== Data in this exercise ==

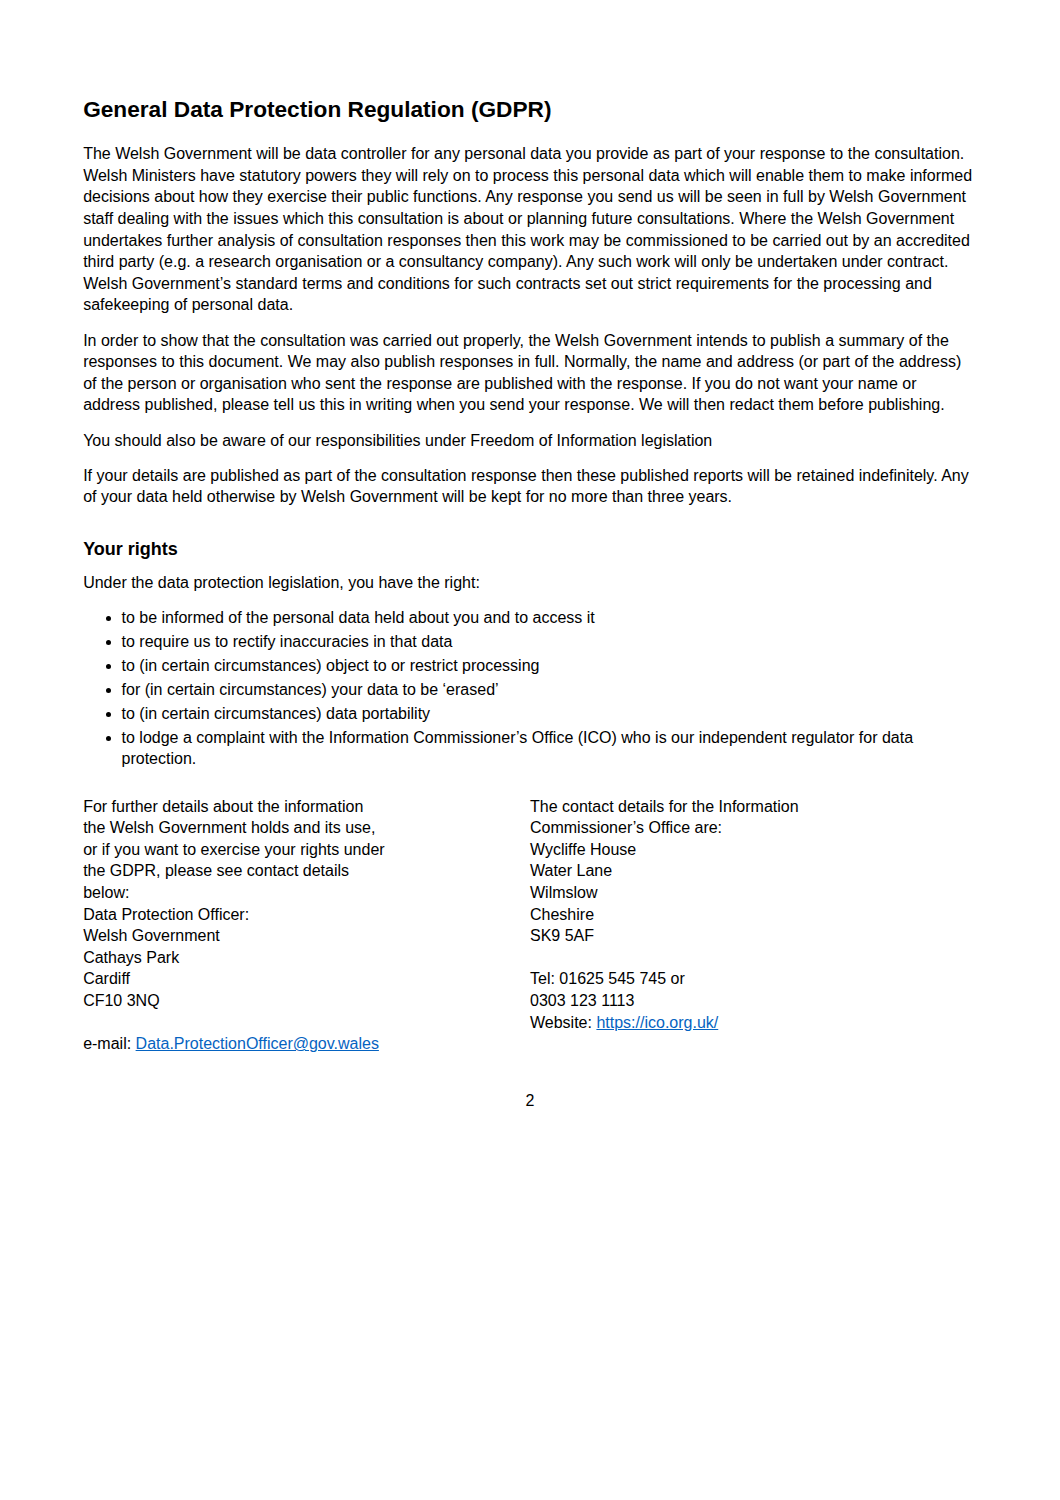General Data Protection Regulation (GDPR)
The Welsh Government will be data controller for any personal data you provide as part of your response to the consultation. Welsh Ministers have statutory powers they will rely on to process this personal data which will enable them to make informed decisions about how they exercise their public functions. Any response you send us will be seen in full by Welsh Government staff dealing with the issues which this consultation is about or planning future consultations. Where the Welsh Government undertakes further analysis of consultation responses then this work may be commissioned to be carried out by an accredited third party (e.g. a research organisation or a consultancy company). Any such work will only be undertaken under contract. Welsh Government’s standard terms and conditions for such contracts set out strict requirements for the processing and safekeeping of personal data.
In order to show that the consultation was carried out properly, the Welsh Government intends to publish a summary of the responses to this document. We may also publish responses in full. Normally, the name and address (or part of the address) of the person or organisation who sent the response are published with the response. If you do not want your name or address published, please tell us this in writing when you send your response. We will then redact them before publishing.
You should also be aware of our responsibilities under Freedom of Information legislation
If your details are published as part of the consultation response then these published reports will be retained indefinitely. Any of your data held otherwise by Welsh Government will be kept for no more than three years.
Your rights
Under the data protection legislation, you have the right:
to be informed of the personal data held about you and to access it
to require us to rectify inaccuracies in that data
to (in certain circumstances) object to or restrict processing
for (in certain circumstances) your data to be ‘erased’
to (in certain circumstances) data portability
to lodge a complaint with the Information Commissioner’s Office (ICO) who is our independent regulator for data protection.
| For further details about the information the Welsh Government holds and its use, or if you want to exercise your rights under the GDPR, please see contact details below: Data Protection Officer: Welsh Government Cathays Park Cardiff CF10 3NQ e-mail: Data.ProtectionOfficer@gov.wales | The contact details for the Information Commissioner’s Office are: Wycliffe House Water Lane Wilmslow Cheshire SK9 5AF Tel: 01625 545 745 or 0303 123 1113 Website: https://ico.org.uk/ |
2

===

* **What to produce**
Give back, word for word, the lines from the one with "to lodge a complaint" through the last line of the entries, both included, and no other line.

* **Response to this exercise**
to lodge a complaint with the Information Commissioner’s Office (ICO) who is our independent regulator for data protection.
| For further details about the information the Welsh Government holds and its use, or if you want to exercise your rights under the GDPR, please see contact details below: Data Protection Officer: Welsh Government Cathays Park Cardiff CF10 3NQ e-mail: Data.ProtectionOfficer@gov.wales | The contact details for the Information Commissioner’s Office are: Wycliffe House Water Lane Wilmslow Cheshire SK9 5AF Tel: 01625 545 745 or 0303 123 1113 Website: https://ico.org.uk/ |
2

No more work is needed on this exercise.